Spinaris is part of the national panel that will assemble in Lowell, Mass., which will also include representatives from Johns Hopkins School of Medicine, the University of Massachusetts Medical School, the City of New York Department of Corrections and the Los Angeles County Sheriff’s Department.

Koutoujian, whose department manages 1,500 county jail inmates, said officers face constant stress, both from protecting inmates from each other and guarding themselves against inmate attacks.

“It takes its toll over the years,” the sheriff said, adding that he hoped new attention to the officers’ plight would prompt additional research and call attention to “critical” officer wellness needs.

In the string of recent officer deaths, James Callahan’s suicide struck the Massachusetts department particularly hard last June, the sheriff said.

Callahan’s father, also a Middlesex corrections officer, died of a heart attack after an altercation with an inmate in 1973.
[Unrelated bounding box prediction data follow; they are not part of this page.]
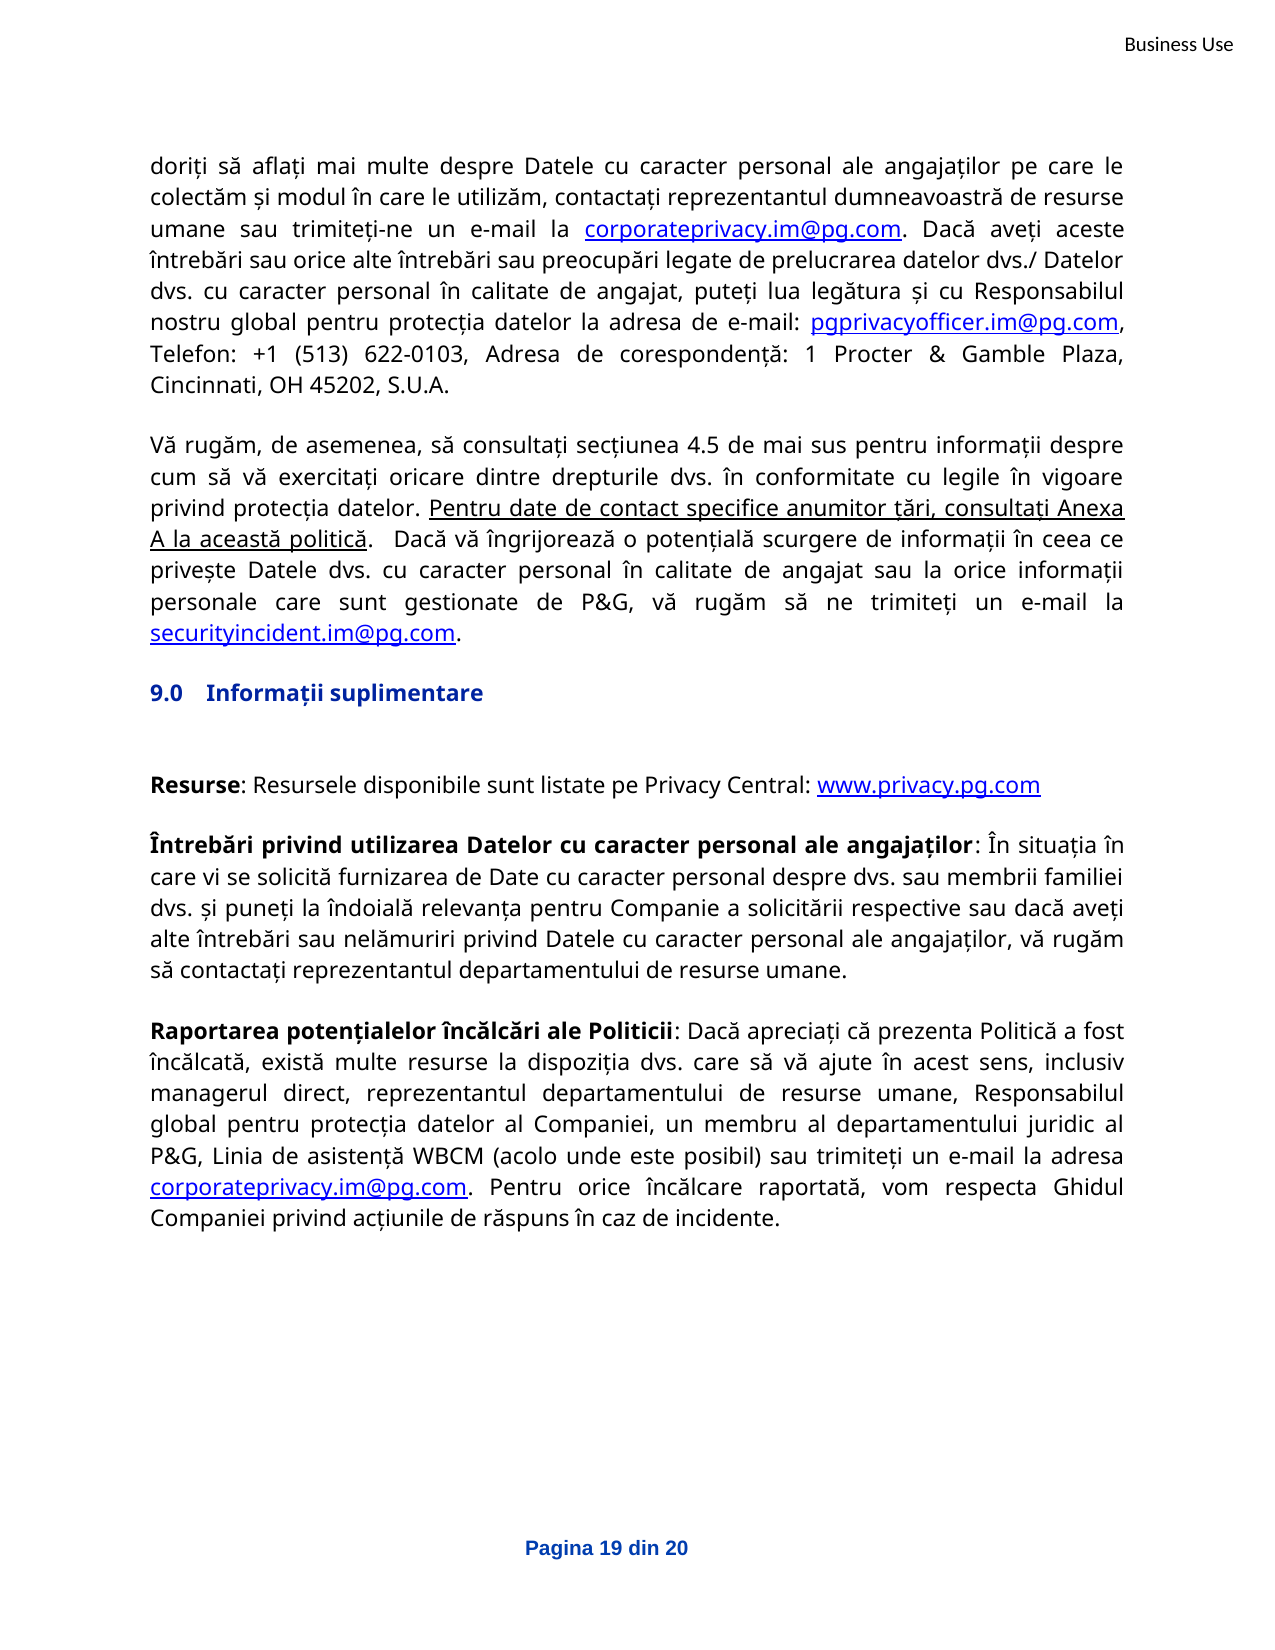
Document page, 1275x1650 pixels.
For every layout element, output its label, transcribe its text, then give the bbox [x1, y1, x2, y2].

text Resurse: Resursele disponibile sunt listate pe Privacy Central: www.privacy.pg.com [150, 769, 1125, 800]
list Informații suplimentare [150, 677, 1125, 708]
text Întrebări privind utilizarea Datelor cu caracter personal ale angajaților: În situația în care vi se solicită furnizarea de Date cu caracter personal despre dvs. sau membrii familiei dvs. și puneți la îndoială relevanța pentru Companie a solicitării respective sau dacă aveți alte întrebări sau nelămuriri privind Datele cu caracter personal ale angajaților, vă rugăm să contactați reprezentantul departamentului de resurse umane. [150, 829, 1125, 985]
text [150, 150, 1125, 400]
text Vă rugăm, de asemenea, să consultați secțiunea 4.5 de mai sus pentru informații despre cum să vă exercitați oricare dintre drepturile dvs. în conformitate cu legile în vigoare privind protecția datelor. Pentru date de contact specifice anumitor țări, consultați Anexa A la această politică. Dacă vă îngrijorează o potențială scurgere de informații în ceea ce privește Datele dvs. cu caracter personal în calitate de angajat sau la orice informații personale care sunt gestionate de P&G, vă rugăm să ne trimiteți un e-mail la securityincident.im@pg.com. [150, 429, 1125, 648]
text Raportarea potențialelor încălcări ale Politicii: Dacă apreciați că prezenta Politică a fost încălcată, există multe resurse la dispoziția dvs. care să vă ajute în acest sens, inclusiv managerul direct, reprezentantul departamentului de resurse umane, Responsabilul global pentru protecția datelor al Companiei, un membru al departamentului juridic al P&G, Linia de asistență WBCM (acolo unde este posibil) sau trimiteți un e-mail la adresa corporateprivacy.im@pg.com. Pentru orice încălcare raportată, vom respecta Ghidul Companiei privind acțiunile de răspuns în caz de incidente. [150, 1014, 1125, 1233]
Before his death, Cheryl Callahan said her husband spoke of increasing anxiety about a job that was becoming more difficult with an influx of mentally-ill inmates into a system already containing “hardened criminals.”

“He talked about not knowing what to expect when he went in to work,” Callahan said. “That’s really asking a lot of someone.”

Still, she said, her husband remained “deeply committed to the job.”

“He didn’t recognize that there were people out there who could provide the help he needed,” she said.